Wes Craven is to horror what McDonalds is to fast food: you know exactly what they do as soon as you hear the name. A Nightmare on Elm Street, Last House on The Left, The Hills Have Eyes and of course, the Scream franchise all spilled from his deranged mind. Unfortunately, so did the majority of many sequels and remakes that followed; Elm Street has no less than eight sequels (including the disappointing horror icon mashup Freddy vs. Jason) and both The Last House on the Left and The Hills Have Eyes have been the victim of modern day massacres. Now, he returns to what is arguably his cleverest creation and revives ‘Ghostface’ once more,whilst annoyingly attempting to remind us at every opportunity just how ‘culturally relevant’ the whole franchise is.
Sidney Prescott (Neve Campbell), rather naively I must say, returns to her hometown of Woodsboro following the 10 year anniversary of the famous Woodsboro Murders, to promote her new self help book. Here, Sidney’s younger cousin Jill (Emma Roberts) attends Sidneys notorious old high school and the towns sheriff is none other than Dewey Riley (David Arquette) who is now married to reporter turned memoir writer Gale Weathers (Courtney Cox). But that pesky ol’ Ghostface returns to spoil the festivities for Sidney, brutally slaughtering anyone and everyone that she gets close to. The trio must band together and overcome past memories to solve the mystery of who is behind the mask this time?
Anyone who’s seen the first Scream knows what it really was about: sure, there was a serial killer taking out the ditzy teenagers, but more importantly it poked fun at the slasher horror genre with sharp one liners and clever references to films that made horrors what they are today. Scream 2 focused on ‘sequels’ and Scream 3 just.. exists. The latest installment (also referred to as Scre4m, which when said as its written makes absolutely no sense at all) lampoons ‘reboots’, or at least tries to. From the opening scenes, it gets far too up itself with self-referencing, and doesn’t let up throughout. Ultimately, the constant assault on the viewer about older films in the franchise compromises any scares or humour that could arise: screenwriter Kevin Williamson becomes obsessed with his own knowledge of the series. Mainly portrayed through the fictional “Stab” films that are a prominent part of the narrative, almost everything has something to do with the original Scream from the character traits to the deaths.

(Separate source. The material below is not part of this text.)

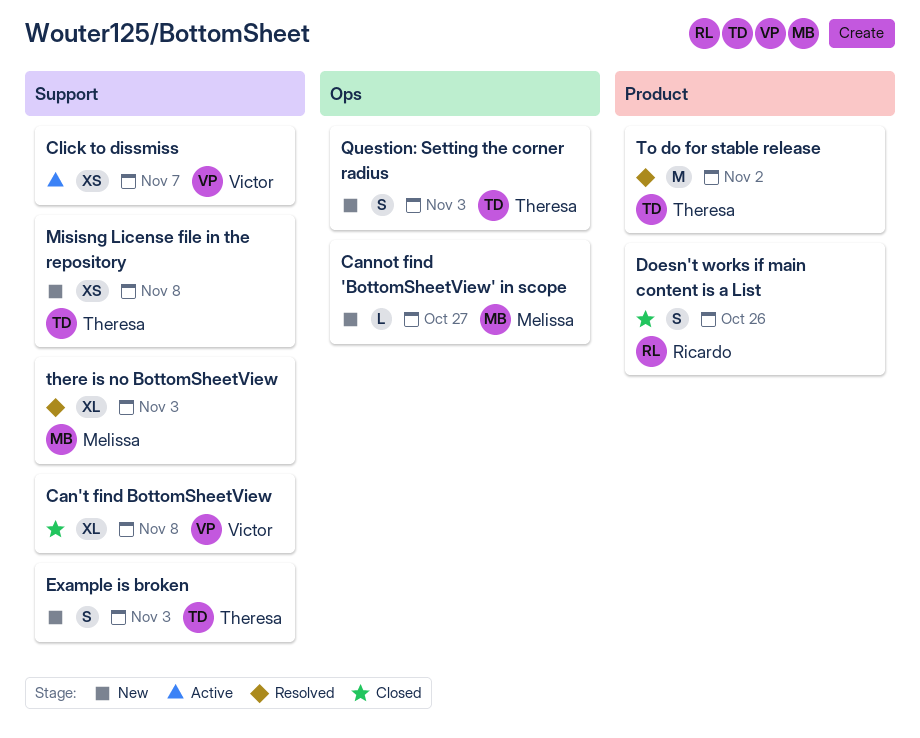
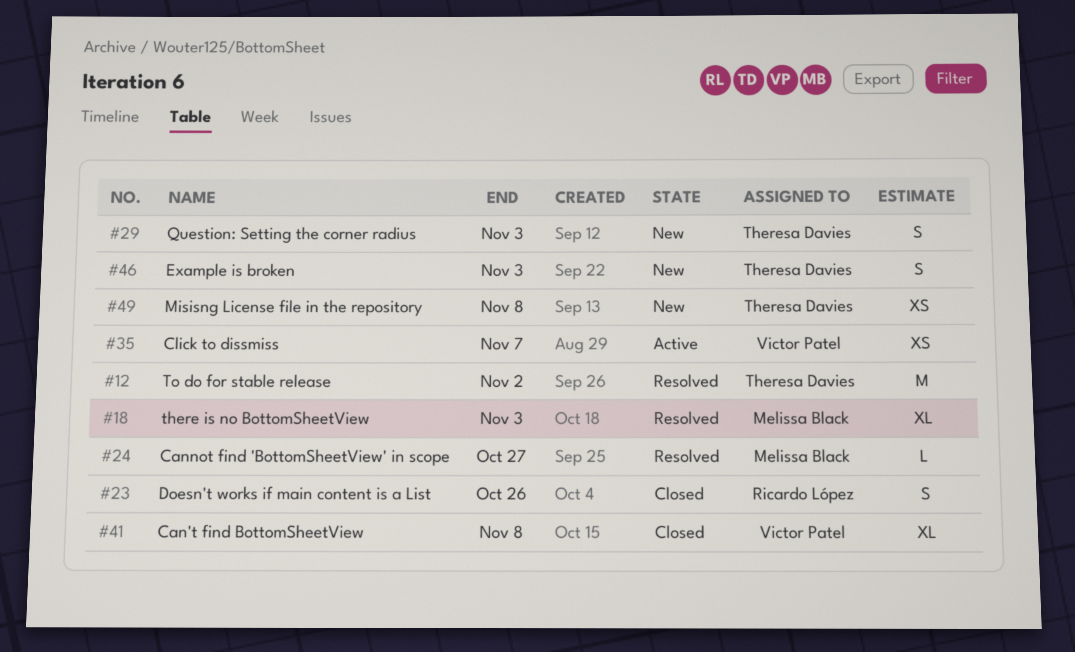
Cannot find 'BottomSheetView' in scope, status: New -> Resolved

It wouldn’t bother me if it was a little more intelligent in its approach, but it’s about as subtle as a foghorn.
Whilst it’s good to see the original cast back together, Scream 4 seems is more of an excuse to do it, rather than a continuation of a beloved franchise; it’s like a group of old friends doing something they did years ago which was fun at the time, but just doesn’t have the same effect when returned to. Neve Campbell looks like your average “soccer mom”, making her a little unbelievable as the headstrong female. Whilst the years haven’t been kind to Cox, she manages to capture the persona of her original character from the first. Arquette reprises his usual, confused face self and makes us wonder how people manage to stay alive on a normal day with him as the pinnacle of local law enforcement. Relative newcomer Emma Roberts gives a mixed performance; for the most part, she’s passable but on occasion her acting goes into a “like, totally, OMG!” phase. For a horror, the cast contains a more well known cast than usually expected: Hayden Panettiere of Heroes fame and Rory Culkin (the little boy from Signs and Macaulay’s brother) make up an impressive supporting cast. There’s even cameos from Anna “True Blood” Paquin and Kristen “Veronica Mars” Bell.
Simply put, Scream 4 is scraping a barrel that hasn’t had any water in it for years. Lacking humour and scares, it’s missing the two vital ingredients that made the first so delicious.
New Decade, New Rules? More like Same sh*t, different decade.